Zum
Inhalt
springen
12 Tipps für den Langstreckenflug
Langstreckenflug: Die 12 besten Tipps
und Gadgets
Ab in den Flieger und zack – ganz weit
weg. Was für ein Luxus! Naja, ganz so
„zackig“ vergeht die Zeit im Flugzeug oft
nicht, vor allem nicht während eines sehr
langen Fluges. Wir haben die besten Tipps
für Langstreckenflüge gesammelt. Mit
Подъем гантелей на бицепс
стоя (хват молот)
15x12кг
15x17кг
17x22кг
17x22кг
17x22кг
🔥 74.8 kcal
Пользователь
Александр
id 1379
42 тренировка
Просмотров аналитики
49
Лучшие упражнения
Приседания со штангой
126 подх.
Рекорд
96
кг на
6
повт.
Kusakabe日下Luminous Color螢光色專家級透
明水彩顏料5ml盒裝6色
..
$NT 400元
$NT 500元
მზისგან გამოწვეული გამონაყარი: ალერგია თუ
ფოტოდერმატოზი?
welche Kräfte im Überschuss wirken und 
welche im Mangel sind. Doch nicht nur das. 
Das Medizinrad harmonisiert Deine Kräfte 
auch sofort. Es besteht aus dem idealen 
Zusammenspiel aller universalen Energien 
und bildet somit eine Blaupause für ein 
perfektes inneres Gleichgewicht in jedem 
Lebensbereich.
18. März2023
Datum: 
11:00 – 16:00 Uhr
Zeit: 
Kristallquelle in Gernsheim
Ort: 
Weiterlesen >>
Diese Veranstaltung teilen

...

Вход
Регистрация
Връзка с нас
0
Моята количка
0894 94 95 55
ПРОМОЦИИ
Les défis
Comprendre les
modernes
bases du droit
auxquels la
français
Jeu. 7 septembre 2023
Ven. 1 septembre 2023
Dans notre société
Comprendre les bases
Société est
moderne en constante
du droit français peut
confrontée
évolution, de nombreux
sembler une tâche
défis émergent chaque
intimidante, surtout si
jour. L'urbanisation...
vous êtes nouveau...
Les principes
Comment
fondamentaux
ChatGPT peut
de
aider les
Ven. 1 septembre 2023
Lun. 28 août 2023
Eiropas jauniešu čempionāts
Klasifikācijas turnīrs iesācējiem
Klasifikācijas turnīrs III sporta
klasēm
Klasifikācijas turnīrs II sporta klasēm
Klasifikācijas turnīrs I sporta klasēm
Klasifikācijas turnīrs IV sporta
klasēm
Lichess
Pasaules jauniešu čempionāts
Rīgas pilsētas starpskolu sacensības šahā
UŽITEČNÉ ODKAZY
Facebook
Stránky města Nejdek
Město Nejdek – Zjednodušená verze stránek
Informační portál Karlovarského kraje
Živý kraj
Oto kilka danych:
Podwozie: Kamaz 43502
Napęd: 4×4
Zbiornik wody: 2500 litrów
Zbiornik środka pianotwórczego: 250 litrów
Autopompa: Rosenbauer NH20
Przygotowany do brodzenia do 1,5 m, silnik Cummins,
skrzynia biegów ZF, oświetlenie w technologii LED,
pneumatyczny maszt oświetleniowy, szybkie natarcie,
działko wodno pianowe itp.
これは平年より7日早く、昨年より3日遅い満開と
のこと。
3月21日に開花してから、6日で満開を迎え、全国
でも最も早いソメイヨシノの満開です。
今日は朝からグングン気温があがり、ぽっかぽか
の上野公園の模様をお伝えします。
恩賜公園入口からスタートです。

* * *

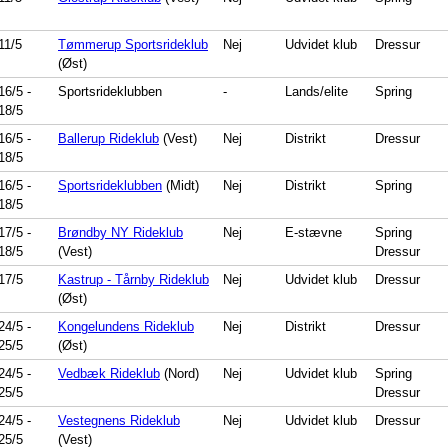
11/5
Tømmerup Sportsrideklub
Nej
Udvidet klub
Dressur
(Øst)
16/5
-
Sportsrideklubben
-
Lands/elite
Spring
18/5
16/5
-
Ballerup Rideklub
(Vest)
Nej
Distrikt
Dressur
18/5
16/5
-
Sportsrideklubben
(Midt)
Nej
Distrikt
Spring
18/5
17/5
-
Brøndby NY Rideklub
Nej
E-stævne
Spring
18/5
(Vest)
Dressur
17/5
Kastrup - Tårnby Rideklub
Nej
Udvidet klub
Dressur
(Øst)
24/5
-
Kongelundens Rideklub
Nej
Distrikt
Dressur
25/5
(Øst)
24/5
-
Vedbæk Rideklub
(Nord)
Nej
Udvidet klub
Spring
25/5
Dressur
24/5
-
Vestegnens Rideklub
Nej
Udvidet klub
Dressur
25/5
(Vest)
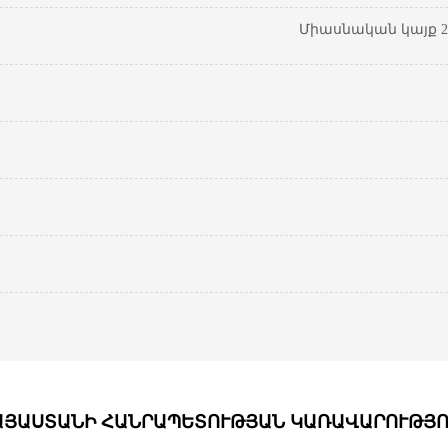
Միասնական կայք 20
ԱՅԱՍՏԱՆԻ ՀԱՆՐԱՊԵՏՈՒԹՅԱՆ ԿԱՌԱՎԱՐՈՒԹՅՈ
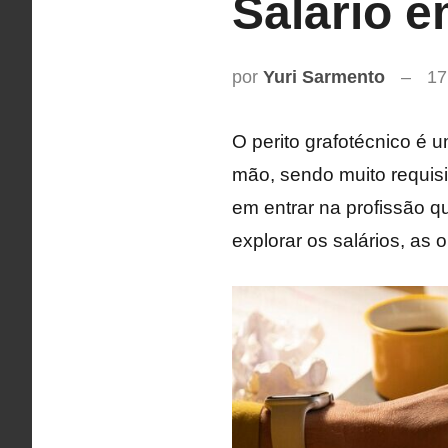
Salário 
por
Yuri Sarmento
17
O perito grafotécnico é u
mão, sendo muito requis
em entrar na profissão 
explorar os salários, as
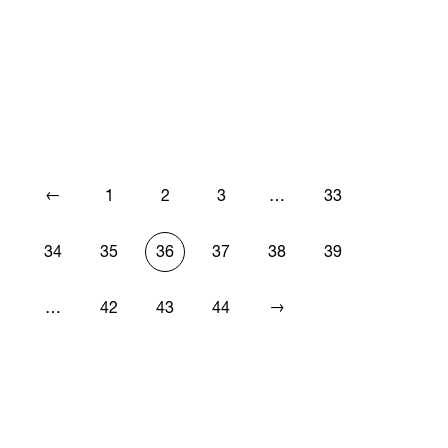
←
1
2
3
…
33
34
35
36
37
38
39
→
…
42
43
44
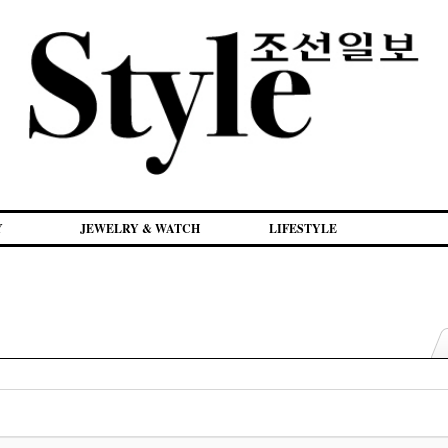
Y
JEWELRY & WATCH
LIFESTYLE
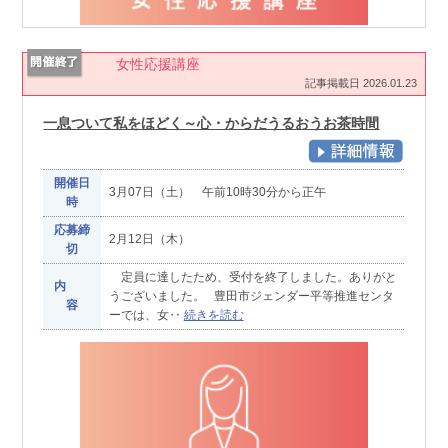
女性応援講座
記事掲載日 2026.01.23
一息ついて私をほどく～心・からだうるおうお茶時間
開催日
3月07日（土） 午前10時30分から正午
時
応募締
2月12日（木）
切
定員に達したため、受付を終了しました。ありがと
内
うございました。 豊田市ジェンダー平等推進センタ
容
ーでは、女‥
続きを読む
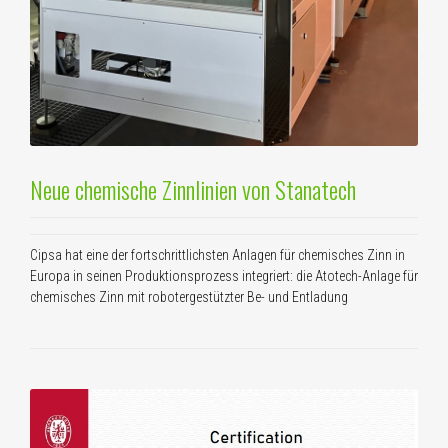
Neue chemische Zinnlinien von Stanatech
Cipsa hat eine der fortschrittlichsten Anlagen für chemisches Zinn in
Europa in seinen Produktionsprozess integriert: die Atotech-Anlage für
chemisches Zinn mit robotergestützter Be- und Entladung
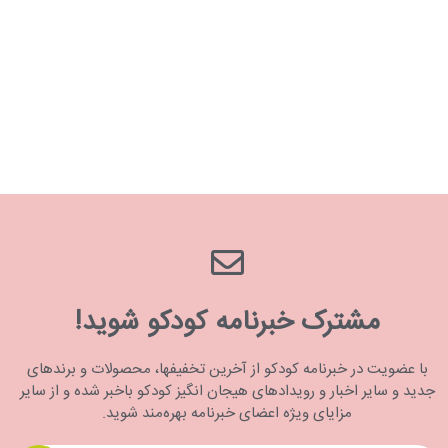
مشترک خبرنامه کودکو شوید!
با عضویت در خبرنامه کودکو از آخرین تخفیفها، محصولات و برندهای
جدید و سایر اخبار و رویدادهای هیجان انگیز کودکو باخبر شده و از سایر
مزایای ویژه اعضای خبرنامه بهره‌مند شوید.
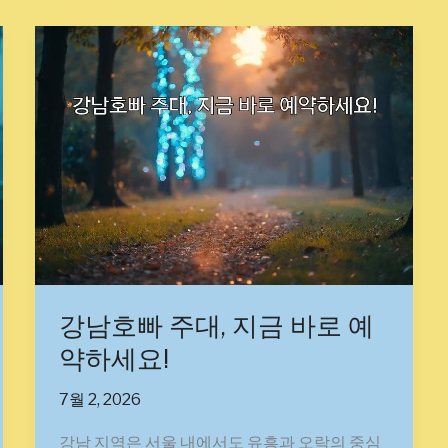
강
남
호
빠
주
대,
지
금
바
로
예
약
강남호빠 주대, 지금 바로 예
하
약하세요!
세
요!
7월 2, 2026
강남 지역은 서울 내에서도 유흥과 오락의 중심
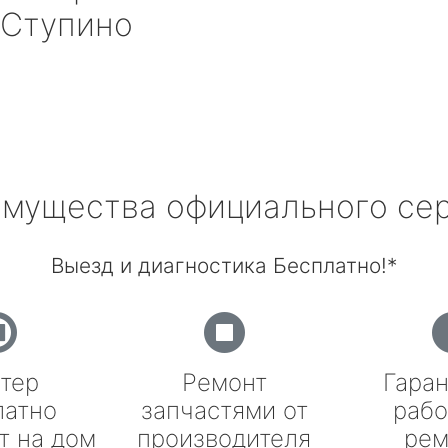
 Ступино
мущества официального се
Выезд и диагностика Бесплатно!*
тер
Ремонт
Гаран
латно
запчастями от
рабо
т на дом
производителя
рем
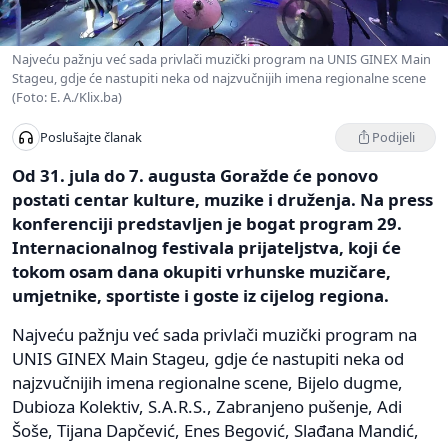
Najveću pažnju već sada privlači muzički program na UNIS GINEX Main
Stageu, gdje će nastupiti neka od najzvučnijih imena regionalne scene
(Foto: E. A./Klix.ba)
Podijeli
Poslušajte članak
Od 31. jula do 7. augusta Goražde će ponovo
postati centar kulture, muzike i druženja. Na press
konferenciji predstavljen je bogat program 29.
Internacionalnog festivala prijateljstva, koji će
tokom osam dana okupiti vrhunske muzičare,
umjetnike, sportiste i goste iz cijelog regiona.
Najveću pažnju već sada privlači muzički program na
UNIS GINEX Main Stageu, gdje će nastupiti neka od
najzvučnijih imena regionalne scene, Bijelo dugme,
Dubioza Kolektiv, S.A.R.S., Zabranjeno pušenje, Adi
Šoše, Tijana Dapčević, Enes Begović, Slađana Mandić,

__Task details__.
Which lines in the data above hold the string "scene"? Return each of them.

__Exercise response__.
Stageu, gdje će nastupiti neka od najzvučnijih imena regionalne scene
najzvučnijih imena regionalne scene, Bijelo dugme,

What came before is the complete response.